Met Office warning - storms are on the way

Messenger Newspapers: Met Office warning - storms are on the way Met Office warning - storms are on the way

MET Office forecasters are warning that further heavy rain and gale force winds will affect the North West at times this week, bringing the risk of transport disruption.

The stormy conditions could bring damaging gusts of wind of up to 80 mph in some western areas of Britain on Tuesday night and Wednesday, which could cause some disruption because of fallen trees and high waves in coastal areas.

A Yellow Met Office Severe Weather Warning has been issued for gales and heavy rain, meaning people should be aware that severe weather is expected and should plan ahead for possible travel delays, or the disruption of day to day activities.

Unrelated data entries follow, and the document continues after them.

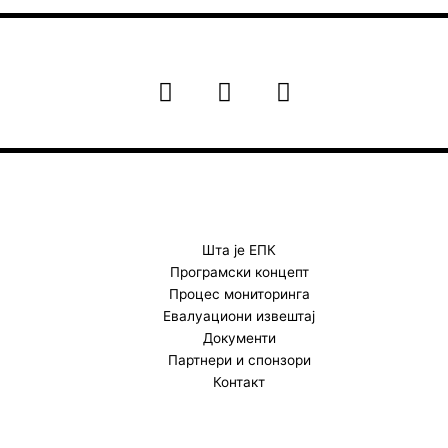
F
I
Y
a
n
o
c
s
u
e
t
t
b
a
u
o
g
b
o
r
e
k
a
Шта је ЕПК
Програмски концепт
m
Процес мониторинга
Евалуациони извештај
Документи
Партнери и спонзори
Контакт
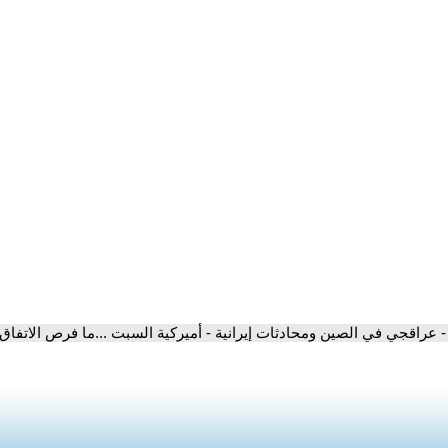
- عراقجي في الصين ومحادثات إيرانية - أميركية السبت ...ما فرص الاتفاق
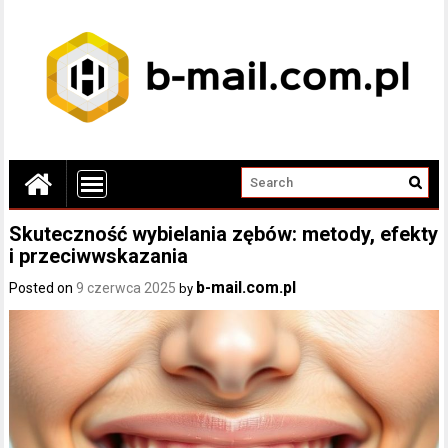
Skuteczność wybielania zębów: metody, efekty
i przeciwwskazania
b-mail.com.pl
Posted on
9 czerwca 2025
by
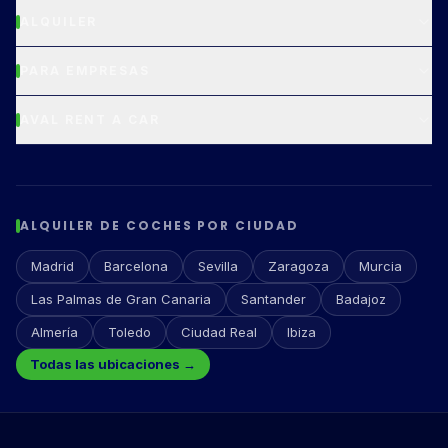
ALQUILER
PARA EMPRESAS
AVAL RENT A CAR
ALQUILER DE COCHES POR CIUDAD
Madrid
Barcelona
Sevilla
Zaragoza
Murcia
Las Palmas de Gran Canaria
Santander
Badajoz
Almería
Toledo
Ciudad Real
Ibiza
Todas las ubicaciones →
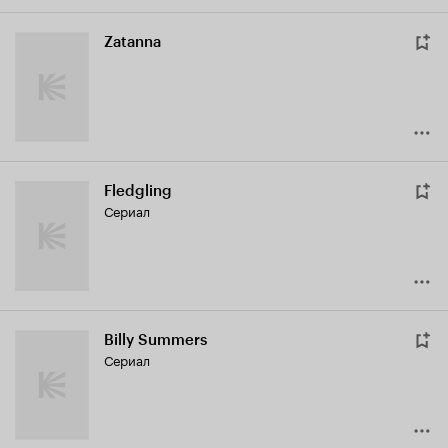
Zatanna
Fledgling
Сериал
Billy Summers
Сериал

Will Lang, Met Office chief meteorologist, said: “We have more Atlantic depressions heading our way this week. Heavy rain and gales sweeping in from the west later on Tuesday and for Wednesday brings the risk of further flooding in some areas and possible disruption to transport and power supplies.

“However, there is some uncertainty about whether this area of low pressure will reach our shores, it may stay to the south of us and we are monitoring how it will develop.

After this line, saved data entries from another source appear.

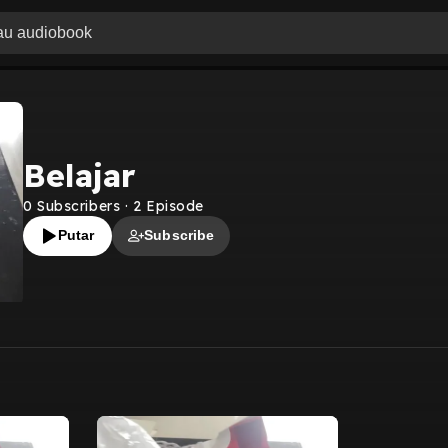
Belajar
0
Subscribers
·
2
Episode
Putar
Subscribe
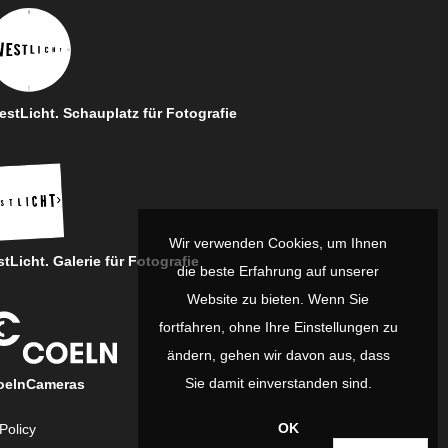
stLicht. Schauplatz für Fotografie
Wir verwenden Cookies, um Ihnen
tLicht. Galerie für Fotografie
die beste Erfahrung auf unserer
Website zu bieten. Wenn Sie
fortfahren, ohne Ihre Einstellungen zu
ändern, gehen wir davon aus, dass
Sie damit einverstanden sind.
oelnCameras
OK
Policy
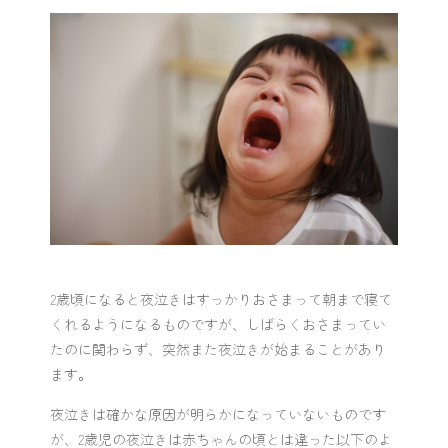
2歳頃になると夜泣きはすっかりおさまって朝まで寝て
くれるようになるものですが、しばらくおさまってい
たのに関わらず、突然また夜泣きが始まることがあり
ます。
夜泣きは確かな原因が明らかになっていないものです
が、2歳児の夜泣きは赤ちゃんの頃とは違った以下のよ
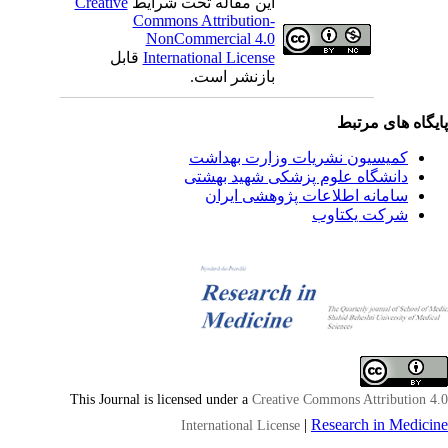
این مقاله تحت شرایط
Creative
Commons Attribution-
NonCommercial 4.0
International License
قابل
بازنشر است.
یگاه های مرتبط
کمیسیون نشریات وزارت بهداشت
دانشگاه علوم پزشکی شهید بهشتی
سامانه اطلاعات پژوهشی ایران
شرکت یکتاوب
This Journal is licensed under a
Creative Commons Attribution 4
|
Research in Medici
International License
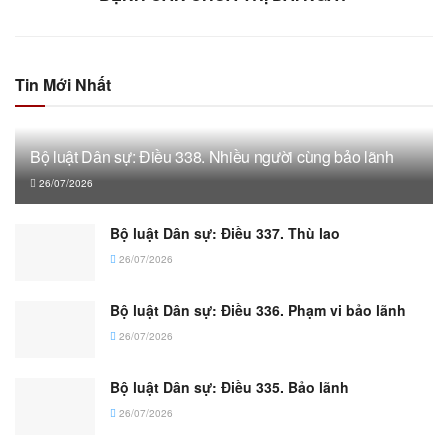
Tin Mới Nhất
Bộ luật Dân sự: Điều 338. Nhiều người cùng bảo lãnh
26/07/2026
Bộ luật Dân sự: Điều 337. Thù lao
26/07/2026
Bộ luật Dân sự: Điều 336. Phạm vi bảo lãnh
26/07/2026
Bộ luật Dân sự: Điều 335. Bảo lãnh
26/07/2026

“Throughout this spell of unsettled weather, everyone is advised to stay up to date with the latest Met Office forecasts and National Severe Weather Warnings and be aware that the weather may change or worsen, leading to disruption of your plans in the next few days.”

The gales will also continue to bring the additional risk of large and potentially hazardous waves in coastal areas.

Will Stephens, RNLI coastal safety staff officer, said: “With more stormy weather forecast, we’re asking people to take extra care if they’re going down to the coast.

"Rough seas and extreme weather might look exciting, but getting too close can be risky. So respect the water and, in particular, avoid exposed places where big waves could sweep you off your feet.”

Throughout this unsettled spell Met Office forecasters and advisors are working round the clock with its partners to keep everyone up to date with the latest forecast information so they can plan and prepare for the expected weather.